The list-policy-external policy provides an efficient tool to gather file stat data into a URL-encoded ASCII text file. The output file can then be processed by down-stream to create reports on storage patterns and use.
An example invocation would be:
submit-pol-job /path/to/output/dir \
/absolute/path/policy/list-path-external \
4 24 4G partition_name \
/path/to/listed/dir \
180
Some things to keep in mind:
- the
submit-pol-job
script may need a./
prefix if it is not in your path. - use absolute paths for all directory arguments to avoid potential confusion
- make sure the output dir has sufficient space to hold the resulting file listing (It could be 100's of Gigabytes for a large collection of files.)
The slurm job output file will be local to the directory from which this command executed. It can be watched to observe progress in the generation of the file list. A listing of 100's of millions of files may take a couple of hours to generate and consume serveral hundred gigabytes for the output file.
The output file in /path/to/output/dir
is named as follows
- a prefix of "list-${SLURM_JOBID}"
- ".list" for the name of the policy rule type of "list"
- a tag for the list name name defined in the policy file, "list-gather" for
list-path-external
policy
The output file contains one line per file object stored under the /path/to/listed/dir
. No directories or non-file objects are included in this listing. Each entry is a space-seperated set of file attributes selected by the SHOW command in the LIST rule. Entries are encoded according to RFC3986 URI percent encoding. This means all spaces and special characters will be encoded, making it easy to split lines into fields using the space separator.
The ouput file is an unsorted list of files in uncompressed ASCII. Further processing is desireble to use less space for storage and provide organized collections of data.
Processing the output file
Split and compress
Pre-parse output for Python
Processing GPFS log outputs is controlled by the run-convert-to-parquet.sh
script and assumes the GPFS log has been split into a number of files of the form list-XXX.gz
where XXX
is an incrementing numeric index. This creates an array job where each task in the array reads the quoted text in one file, parses it into a dataframe, and exports it as a parquet file with the name list-XXX.parquet
.
While the file is being parsed, the top-level-directory (tld
) is extracted for each entry and added as a separate column to make common aggregations easier.
This script is written to parse the list-path-external
policy format with quoted special characters.
Usage: ./run-convert-to-parquet.sh [ -h ]
[ -o | --outdir ] [ -n | --ntasks ] [ -p | --partition]
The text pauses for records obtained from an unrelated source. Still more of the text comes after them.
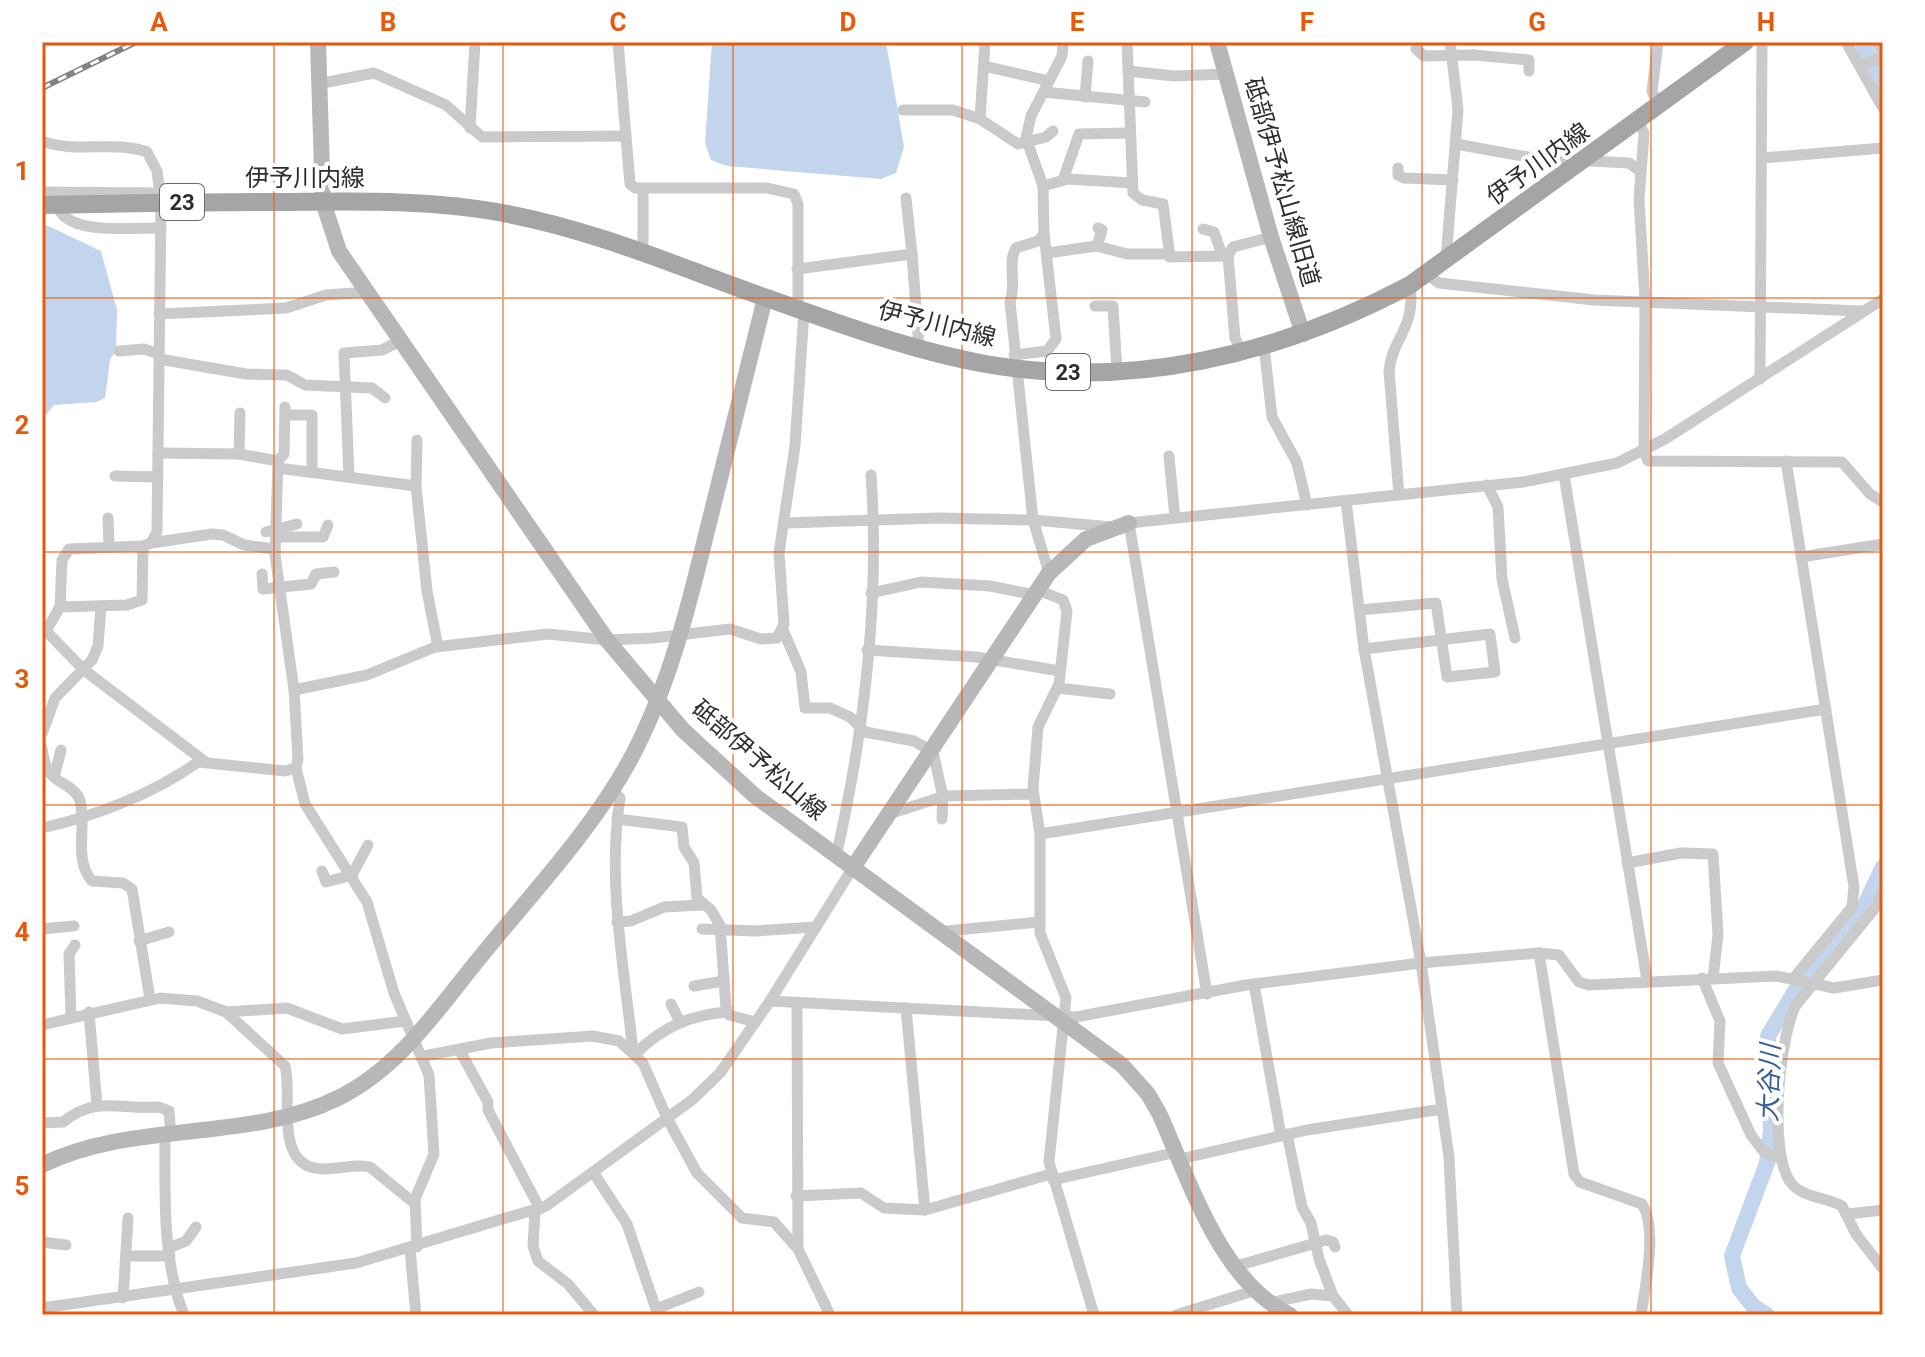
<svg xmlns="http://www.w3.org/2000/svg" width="1925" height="1357" font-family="Roboto,'Noto Sans JP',sans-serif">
	<rect width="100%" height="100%" fill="#fff"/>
	<g fill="#c3d5ed">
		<path d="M712 42H886L904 147 896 173 881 179 727 166 711 160 705 143Z"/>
		<path d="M42 223 101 251 117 310 116 349 110 360 105 398 96 402 54 405 42 420Z"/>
	</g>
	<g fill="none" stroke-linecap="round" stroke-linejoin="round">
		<g stroke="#c3d5ed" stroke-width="16">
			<path d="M1862 42 1883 90"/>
			<path d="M1767 1315 1753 1306 1739 1288 1732 1256 1767 1163 1771 1130 1768 1036 1795 991 1865 905 1883 867"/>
		</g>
		<g stroke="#cacaca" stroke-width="11">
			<path d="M618 42 630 184 635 188H767L794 194 798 204V309"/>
			<path d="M1127 42 1133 193 1142 200 1163 204 1170 257 1228 256"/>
			<path d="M1658 42 1652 91 1658 105"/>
			<path d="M1846 42 1883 108"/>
			<path d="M1877 42 1883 55"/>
			<path d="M1416 49 1424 56 1474 55 1529 60V71"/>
			<path d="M1861 65 1883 57"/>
			<path d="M984 66 1049 81"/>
			<path d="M1128 71 1174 76 1226 74"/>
			<path d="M318 84 374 73 446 105 482 137 626 136"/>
			<path d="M1044 92 1145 102"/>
			<path d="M1085 97 1088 61"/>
			<path d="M903 110H953L980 119 1018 144 1046 137 1053 131"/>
			<path d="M980 119 985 42"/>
			<path d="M1638 120 1644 133 1639 199 1645 300 1644 451 1648 461 1842 462 1870 494 1883 502"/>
			<path d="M470 128 475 42"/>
			<path d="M42 141C75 154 113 140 147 152L157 171 161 203 157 532 151 543 143 546 69 549 62 560 60 607 46 631 42 630"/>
			<path d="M1456 144 1533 158 1629 163 1640 171"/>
			<path d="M1762 158 1883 148"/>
			<path d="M1398 168V175L1404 178 1453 180"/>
			<path d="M1063 180 1079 134 1130 133"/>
			<path d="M1043 186 1068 179 1132 183"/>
			<path d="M42 192 160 193"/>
			<path d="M906 198 912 254"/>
			<path d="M57 205C67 237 133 227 161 228"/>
			<path d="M1098 228 1102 230 1097 246 1127 254H1168"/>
			<path d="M1203 229 1214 232 1221 252 1227 256"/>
			<path d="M643 253V188"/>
			<path d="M1047 253 1097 246"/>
			<path d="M1446 259 1458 109 1450 42"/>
			<path d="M797 269 912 254 919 348"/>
			<path d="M1427 274 1439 283 1594 300 1862 311"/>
			<path d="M1095 306H1113L1117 371"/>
			<path d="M159 314 286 308 326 295 366 292"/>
			<path d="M1264 346 1272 417 1297 463 1307 505"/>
			<path d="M119 351 144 349 159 354"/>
			<path d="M1242 353 1235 338 1228 256 1233 247 1271 237"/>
			<path d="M1014 355 1047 351 1056 339 1044 234"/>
			<path d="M159 359 246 374 287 375 305 385 372 388 385 398"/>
			<path d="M1760 379 1762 42"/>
			<path d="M285 415H312V472"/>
			<path d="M158 453 239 454 278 461 275 555 294 690 298 759 296 768 305 804 367 902 394 993 429 1075 434 1154 415 1199 417 1247"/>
			<path d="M239 454 240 413"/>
			<path d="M1169 456 1175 518"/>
			<path d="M278 461 284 454 285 407"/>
			<path d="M1786 461 1854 887 1852 907 1793 979"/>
			<path d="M278 468 416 486 427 591 438 647"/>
			<path d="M1564 475 1647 980"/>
			<path d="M115 476 158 477"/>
			<path d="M349 476 344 353 382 350 400 341"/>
			<path d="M1487 485 1498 507 1502 579 1515 638"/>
			<path d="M416 486 417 440"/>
			<path d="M1399 495 1389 371C1392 338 1416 329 1410 285"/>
			<path d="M1346 501 1364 649 1421 963 1449 1157 1457 1315"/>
			<path d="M108 518 109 546"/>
			<path d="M785 523 938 518 1033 520 1112 527"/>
			<path d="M266 532 297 524"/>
			<path d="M276 537H323L328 525"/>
			<path d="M151 543 212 534 223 535 244 545 275 549"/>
			<path d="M1801 557 1883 544"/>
			<path d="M1049 573 1033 520 1010 302C1017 284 1007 263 1016 248L1038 241 1044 234 1043 186 1026 138 1031 116 1062 56 1063 42"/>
			<path d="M262 574 263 589 311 584 316 574 334 572"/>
			<path d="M1038 590 1063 600 1067 611 1059 684 1038 727 1033 789 1040 834V933L1066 998 1049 1162 1094 1315"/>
			<path d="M871 593 921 582 990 586 1035 595"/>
			<path d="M60 607 127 605 142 600 143 546"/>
			<path d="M1360 610 1436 603 1447 677 1495 672 1490 634 1364 649"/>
			<path d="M783 630 801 672 805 708H830L850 717 865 732 914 741 933 752 943 797 942 819"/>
			<path d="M46 631 84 670 204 761"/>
			<path d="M867 650 976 657 1060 671"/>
			<path d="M1058 688 1110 694"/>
			<path d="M294 690 367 675 435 647 548 634 607 640 653 638 730 629 761 639 777 638 784 624 779 553 795 446 804 311"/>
			<path d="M42 734 55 698 92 660 98 646 101 606"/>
			<path d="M42 748C43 755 45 766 49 772 57 784 76 786 80 801 87 827 73 859 92 881L123 883 132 889 150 999"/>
			<path d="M54 777 61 750"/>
			<path d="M612 790 620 798C607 883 624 966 633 1051"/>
			<path d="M892 813 945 796 1033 794"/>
			<path d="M617 819 682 827 684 847 694 863 697 898 711 910 720 925 726 1008 729 1015 755 1022"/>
			<path d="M42 828C96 816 153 794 198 762L285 771 296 768"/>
			<path d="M1040 834 1826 709"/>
			<path d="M836 857C864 733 880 602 871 475"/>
			<path d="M1627 863 1681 853 1713 854 1718 935 1713 978"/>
			<path d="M322 871 326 882 352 875 368 845"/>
			<path d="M1883 891 1875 908 1796 1005C1779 1038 1768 1153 1791 1183 1803 1198 1826 1197 1842 1206L1856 1234 1883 1269"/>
			<path d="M617 922 631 921 664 907 702 905"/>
			<path d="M42 929 74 926"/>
			<path d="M702 929 755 931 815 927"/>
			<path d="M943 935 947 931 1039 922"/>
			<path d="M139 941 169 932"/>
			<path d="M1539 953 1574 1174 1580 1182 1642 1204C1658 1228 1645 1287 1641 1315"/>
			<path d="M1702 978 1720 1021 1718 1063 1751 1135 1764 1152 1780 1158"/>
			<path d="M1254 984 1281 1136"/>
			<path d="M694 986 724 981"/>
			<path d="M1207 994 1129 523 1523 482 1617 463 1665 439 1883 299"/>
			<path d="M770 1001 1076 1017 1246 985 1421 963 1539 953 1559 955 1579 982 1589 985 1776 976 1834 988 1883 980"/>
			<path d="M671 1004 680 1022"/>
			<path d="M797 1005 798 1249 830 1315"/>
			<path d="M906 1008 925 1210"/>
			<path d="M89 1012 97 1106"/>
			<path d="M226 1012 285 1066C293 1092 274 1159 314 1168 332 1172 352 1163 370 1167L414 1203"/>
			<path d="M71 1017 69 954 75 945"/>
			<path d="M42 1025 160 998 197 1001 226 1012 287 1008 342 1029 405 1021"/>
			<path d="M460 1051 488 1102V1110L540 1209"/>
			<path d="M636 1053C663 1027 690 1015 727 1012"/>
			<path d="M424 1056 491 1043 593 1036 619 1041 643 1063 667 1118 697 1173 742 1218 774 1222 798 1249"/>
			<path d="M42 1123 63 1122C96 1095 120 1110 159 1107L169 1111 171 1135"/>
			<path d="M1287 1134 1302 1207 1311 1223 1319 1259 1333 1296 1348 1315"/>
			<path d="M165 1136C165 1195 162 1260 184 1315"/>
			<path d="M1180 1159 1307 1130 1442 1109"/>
			<path d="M593 1172 627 1224 658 1315"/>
			<path d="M1053 1180 1177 1152"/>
			<path d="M796 1196 861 1193 884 1208 925 1210 1051 1174"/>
			<path d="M535 1211 533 1246 538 1261 568 1284 594 1315"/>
			<path d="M1848 1214 1883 1210"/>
			<path d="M42 1242 66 1245"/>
			<path d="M169 1248 186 1241 196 1227"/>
			<path d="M410 1249 416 1315"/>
			<path d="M126 1256H170"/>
			<path d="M1233 1267 1326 1240 1333 1242 1335 1247"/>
			<path d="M123 1298 128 1218"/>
			<path d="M1269 1303 1311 1294 1333 1296"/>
			<path d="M42 1308 356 1263 546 1206 692 1100 720 1073 770 1001 852 869"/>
			<path d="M656 1309 699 1292"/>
			<path d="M1176 1315 1253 1291"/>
		</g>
		<g stroke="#b7b7b7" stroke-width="16">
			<path d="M318 42 323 202 339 251 607 640 683 730 755 796 1122 1065 1148 1094 1159 1113C1190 1181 1220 1281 1290 1315"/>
			<path d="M1217 42 1271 237 1303 334"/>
			<path d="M852 869 1049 573 1086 539 1129 523"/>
			<path d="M42 1165C133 1120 247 1143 338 1098 400 1068 439 1007 482 955 532 893 590 832 629 762 669 688 688 609 708 527 727 451 746 374 765 298"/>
		</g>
		<path stroke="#a5a5a5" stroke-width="18" d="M42 205C125 203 207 202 290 202 362 201 437 200 508 214 597 231 679 267 764 297 834 322 907 349 980 363 1130 391 1278 355 1410 285L1745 42"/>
		<g stroke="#828282" stroke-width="6">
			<path id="rail" d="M42 88 136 42"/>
		</g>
		<use href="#rail" stroke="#fff" stroke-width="3" stroke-dasharray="9" stroke-linecap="butt"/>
	</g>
	<path fill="none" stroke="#e8590c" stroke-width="2" stroke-opacity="0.55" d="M274 42V1315M503 42V1315M733 42V1315M962 42V1315M1192 42V1315M1422 42V1315M1651 42V1315M42 298H1883M42 552H1883M42 805H1883M42 1059H1883"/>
	<g text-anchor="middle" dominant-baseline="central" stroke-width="8" stroke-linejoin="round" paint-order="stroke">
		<g fill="#fff" stroke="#6c6c6c" stroke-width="2">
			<rect x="160" y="184" width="44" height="36" rx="6"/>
			<rect x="1046" y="354" width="44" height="36" rx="6"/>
		</g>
		<g font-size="22" font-weight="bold" fill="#2d2d2d">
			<text x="182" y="202">23</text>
			<text x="1068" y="372">23</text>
		</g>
		<g font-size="24" fill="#2d2d2d" stroke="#fff">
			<text transform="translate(1538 164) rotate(-36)">伊予川内線</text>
			<text x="305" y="178">伊予川内線</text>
			<text transform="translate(1282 182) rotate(74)">砥部伊予松山線旧道</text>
			<text transform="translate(937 324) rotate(14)">伊予川内線</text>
			<text transform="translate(759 760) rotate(41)">砥部伊予松山線</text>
		</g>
		<g font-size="26" font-style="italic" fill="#365c94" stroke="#fff">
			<text transform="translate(1769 1083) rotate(-88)">大谷川</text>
		</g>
	</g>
	<rect width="1925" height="1357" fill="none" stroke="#ffffff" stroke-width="88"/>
	<rect x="44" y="44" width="1837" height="1269" fill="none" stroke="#e8590c" stroke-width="3"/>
	<g font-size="26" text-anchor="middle" font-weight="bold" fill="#e8590c">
		<text x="159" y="31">A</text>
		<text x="388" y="31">B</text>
		<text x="618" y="31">C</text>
		<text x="848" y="31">D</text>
		<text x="1077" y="31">E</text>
		<text x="1307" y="31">F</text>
		<text x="1537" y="31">G</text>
		<text x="1766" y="31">H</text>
		<text x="22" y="180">1</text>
		<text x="22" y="434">2</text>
		<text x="22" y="688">3</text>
		<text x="22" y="941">4</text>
		<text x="22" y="1195">5</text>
	</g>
</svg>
[ -t | --time ] [ -m | --mem ]
gpfs_logdir"
-
outdir
: Path to save parquet outputs. Defaults to${gpfs_logdir}/parquet
-
gpfs_logdir
: Directory path containing the split log files as*.gz
All other options control the array job resources. The default resources can parse 5 million line files in approximately 3 minutes so should cover all common use cases.
Running reports
Disk usage by top level directies
A useful report is the top level directory (tld) report. This is akin to running a du -s *
in a directory of interest, but much faster since there is no walking of directory trees. Only the list policy output file is used, reducing the operation to a parsing an summing of the data in the list policy output file.
Comparing directory similarity
Scheduling regular policy runs via cron
The policy run can be scheduled automatically with the cronwrapper script.
Simpley add append the above script and arguments to the crownwrapper in a crontab line.
For example to run it every morning at 4 am you would add:
0 4 * * * /path/to/cronwrapper submit-pol-job <outdir> <policy> <nodecount> <corespernode> <ram> <partition>